__Dataset excerpt__:
____
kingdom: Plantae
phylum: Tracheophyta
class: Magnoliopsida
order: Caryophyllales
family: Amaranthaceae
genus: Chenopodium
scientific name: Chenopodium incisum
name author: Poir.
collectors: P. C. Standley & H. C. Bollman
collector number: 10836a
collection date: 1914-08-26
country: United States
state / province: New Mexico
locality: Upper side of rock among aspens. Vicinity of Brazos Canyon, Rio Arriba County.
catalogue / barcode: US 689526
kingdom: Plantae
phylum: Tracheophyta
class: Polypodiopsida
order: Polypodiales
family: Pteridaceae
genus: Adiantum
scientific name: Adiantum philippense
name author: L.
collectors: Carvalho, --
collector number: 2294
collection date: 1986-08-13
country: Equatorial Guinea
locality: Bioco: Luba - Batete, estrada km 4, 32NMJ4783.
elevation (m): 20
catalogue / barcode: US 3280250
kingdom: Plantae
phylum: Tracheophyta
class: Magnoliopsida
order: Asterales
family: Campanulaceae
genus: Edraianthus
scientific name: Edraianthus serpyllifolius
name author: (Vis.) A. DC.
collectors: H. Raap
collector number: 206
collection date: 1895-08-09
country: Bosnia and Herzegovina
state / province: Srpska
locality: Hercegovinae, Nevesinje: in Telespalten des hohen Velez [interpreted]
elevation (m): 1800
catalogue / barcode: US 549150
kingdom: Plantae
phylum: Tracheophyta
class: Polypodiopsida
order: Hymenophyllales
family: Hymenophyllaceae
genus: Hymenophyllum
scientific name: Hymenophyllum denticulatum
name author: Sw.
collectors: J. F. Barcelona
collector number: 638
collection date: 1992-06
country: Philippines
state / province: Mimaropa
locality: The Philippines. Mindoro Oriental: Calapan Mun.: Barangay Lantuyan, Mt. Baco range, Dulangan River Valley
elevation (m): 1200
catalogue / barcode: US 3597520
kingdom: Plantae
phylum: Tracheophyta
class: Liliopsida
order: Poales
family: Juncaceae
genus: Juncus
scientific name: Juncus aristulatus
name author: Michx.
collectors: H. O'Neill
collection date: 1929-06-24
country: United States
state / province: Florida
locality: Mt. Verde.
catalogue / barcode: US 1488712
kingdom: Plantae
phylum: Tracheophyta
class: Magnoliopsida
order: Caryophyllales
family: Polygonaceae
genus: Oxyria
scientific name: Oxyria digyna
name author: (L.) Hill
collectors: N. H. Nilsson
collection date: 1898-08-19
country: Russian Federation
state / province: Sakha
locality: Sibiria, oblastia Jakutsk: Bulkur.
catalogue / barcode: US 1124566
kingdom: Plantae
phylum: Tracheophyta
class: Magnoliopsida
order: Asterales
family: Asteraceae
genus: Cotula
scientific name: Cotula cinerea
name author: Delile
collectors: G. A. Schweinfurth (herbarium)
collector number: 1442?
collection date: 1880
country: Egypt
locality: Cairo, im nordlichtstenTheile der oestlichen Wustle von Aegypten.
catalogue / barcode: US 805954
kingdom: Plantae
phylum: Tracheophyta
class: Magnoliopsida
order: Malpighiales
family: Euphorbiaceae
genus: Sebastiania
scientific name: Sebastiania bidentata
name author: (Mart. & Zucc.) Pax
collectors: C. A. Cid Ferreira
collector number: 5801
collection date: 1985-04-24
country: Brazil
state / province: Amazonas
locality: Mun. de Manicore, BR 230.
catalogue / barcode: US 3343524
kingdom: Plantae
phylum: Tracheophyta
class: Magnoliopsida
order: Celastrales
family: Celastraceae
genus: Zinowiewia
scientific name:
____
__Written request__:
Retype every item above word for word, with no changes.

__Answer for the task__:
kingdom: Plantae
phylum: Tracheophyta
class: Magnoliopsida
order: Caryophyllales
family: Amaranthaceae
genus: Chenopodium
scientific name: Chenopodium incisum
name author: Poir.
collectors: P. C. Standley & H. C. Bollman
collector number: 10836a
collection date: 1914-08-26
country: United States
state / province: New Mexico
locality: Upper side of rock among aspens. Vicinity of Brazos Canyon, Rio Arriba County.
catalogue / barcode: US 689526
kingdom: Plantae
phylum: Tracheophyta
class: Polypodiopsida
order: Polypodiales
family: Pteridaceae
genus: Adiantum
scientific name: Adiantum philippense
name author: L.
collectors: Carvalho, --
collector number: 2294
collection date: 1986-08-13
country: Equatorial Guinea
locality: Bioco: Luba - Batete, estrada km 4, 32NMJ4783.
elevation (m): 20
catalogue / barcode: US 3280250
kingdom: Plantae
phylum: Tracheophyta
class: Magnoliopsida
order: Asterales
family: Campanulaceae
genus: Edraianthus
scientific name: Edraianthus serpyllifolius
name author: (Vis.) A. DC.
collectors: H. Raap
collector number: 206
collection date: 1895-08-09
country: Bosnia and Herzegovina
state / province: Srpska
locality: Hercegovinae, Nevesinje: in Telespalten des hohen Velez [interpreted]
elevation (m): 1800
catalogue / barcode: US 549150
kingdom: Plantae
phylum: Tracheophyta
class: Polypodiopsida
order: Hymenophyllales
family: Hymenophyllaceae
genus: Hymenophyllum
scientific name: Hymenophyllum denticulatum
name author: Sw.
collectors: J. F. Barcelona
collector number: 638
collection date: 1992-06
country: Philippines
state / province: Mimaropa
locality: The Philippines. Mindoro Oriental: Calapan Mun.: Barangay Lantuyan, Mt. Baco range, Dulangan River Valley
elevation (m): 1200
catalogue / barcode: US 3597520
kingdom: Plantae
phylum: Tracheophyta
class: Liliopsida
order: Poales
family: Juncaceae
genus: Juncus
scientific name: Juncus aristulatus
name author: Michx.
collectors: H. O'Neill
collection date: 1929-06-24
country: United States
state / province: Florida
locality: Mt. Verde.
catalogue / barcode: US 1488712
kingdom: Plantae
phylum: Tracheophyta
class: Magnoliopsida
order: Caryophyllales
family: Polygonaceae
genus: Oxyria
scientific name: Oxyria digyna
name author: (L.) Hill
collectors: N. H. Nilsson
collection date: 1898-08-19
country: Russian Federation
state / province: Sakha
locality: Sibiria, oblastia Jakutsk: Bulkur.
catalogue / barcode: US 1124566
kingdom: Plantae
phylum: Tracheophyta
class: Magnoliopsida
order: Asterales
family: Asteraceae
genus: Cotula
scientific name: Cotula cinerea
name author: Delile
collectors: G. A. Schweinfurth (herbarium)
collector number: 1442?
collection date: 1880
country: Egypt
locality: Cairo, im nordlichtstenTheile der oestlichen Wustle von Aegypten.
catalogue / barcode: US 805954
kingdom: Plantae
phylum: Tracheophyta
class: Magnoliopsida
order: Malpighiales
family: Euphorbiaceae
genus: Sebastiania
scientific name: Sebastiania bidentata
name author: (Mart. & Zucc.) Pax
collectors: C. A. Cid Ferreira
collector number: 5801
collection date: 1985-04-24
country: Brazil
state / province: Amazonas
locality: Mun. de Manicore, BR 230.
catalogue / barcode: US 3343524
kingdom: Plantae
phylum: Tracheophyta
class: Magnoliopsida
order: Celastrales
family: Celastraceae
genus: Zinowiewia
scientific name:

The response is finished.